Saved data entries:

══════

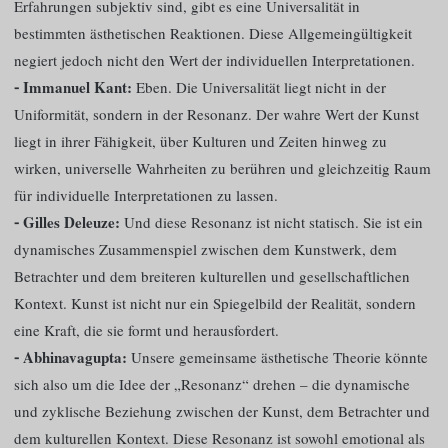
Erfahrungen subjektiv sind, gibt es eine Universalität in
bestimmten ästhetischen Reaktionen. Diese Allgemeingültigkeit
negiert jedoch nicht den Wert der individuellen Interpretationen.
⁃ Immanuel Kant:
Eben. Die Universalität liegt nicht in der
Uniformität, sondern in der Resonanz. Der wahre Wert der Kunst
liegt in ihrer Fähigkeit, über Kulturen und Zeiten hinweg zu
wirken, universelle Wahrheiten zu berühren und gleichzeitig Raum
für individuelle Interpretationen zu lassen.
⁃ Gilles Deleuze:
Und diese Resonanz ist nicht statisch. Sie ist ein
dynamisches Zusammenspiel zwischen dem Kunstwerk, dem
Betrachter und dem breiteren kulturellen und gesellschaftlichen
Kontext. Kunst ist nicht nur ein Spiegelbild der Realität, sondern
eine Kraft, die sie formt und herausfordert.
⁃ Abhinavagupta:
Unsere gemeinsame ästhetische Theorie könnte
sich also um die Idee der „Resonanz“ drehen – die dynamische
und zyklische Beziehung zwischen der Kunst, dem Betrachter und
dem kulturellen Kontext. Diese Resonanz ist sowohl emotional als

══════

Please give back exactly the lines from the first line of the records above through the line containing "Uniformität, sondern in", only those and both included, with the pictures removed.

### EXPECTED ANSWER
Erfahrungen subjektiv sind, gibt es eine Universalität in
bestimmten ästhetischen Reaktionen. Diese Allgemeingültigkeit
negiert jedoch nicht den Wert der individuellen Interpretationen.
⁃ Immanuel Kant:
Eben. Die Universalität liegt nicht in der
Uniformität, sondern in der Resonanz. Der wahre Wert der Kunst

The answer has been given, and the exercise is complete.